Pull out each line below that contains the word "Spiele" and copy it unchanged.

## DATA
::::

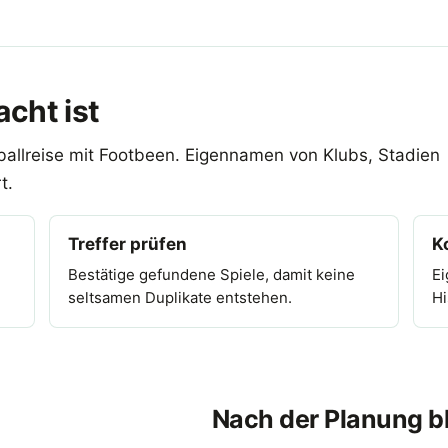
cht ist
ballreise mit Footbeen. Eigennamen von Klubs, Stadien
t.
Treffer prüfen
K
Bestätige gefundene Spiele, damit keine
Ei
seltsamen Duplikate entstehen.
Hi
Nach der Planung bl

::::

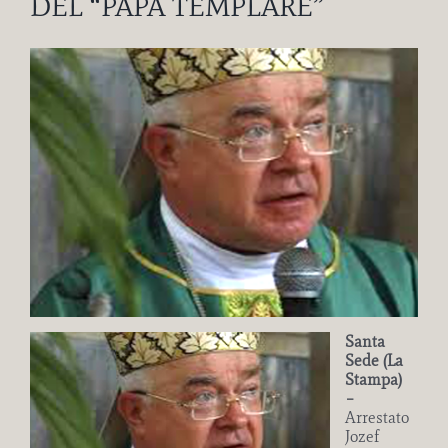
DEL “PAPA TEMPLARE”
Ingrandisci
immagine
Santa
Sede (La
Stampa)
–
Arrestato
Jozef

::::

## TASK OUTPUT
Bestätige gefundene Spiele, damit keine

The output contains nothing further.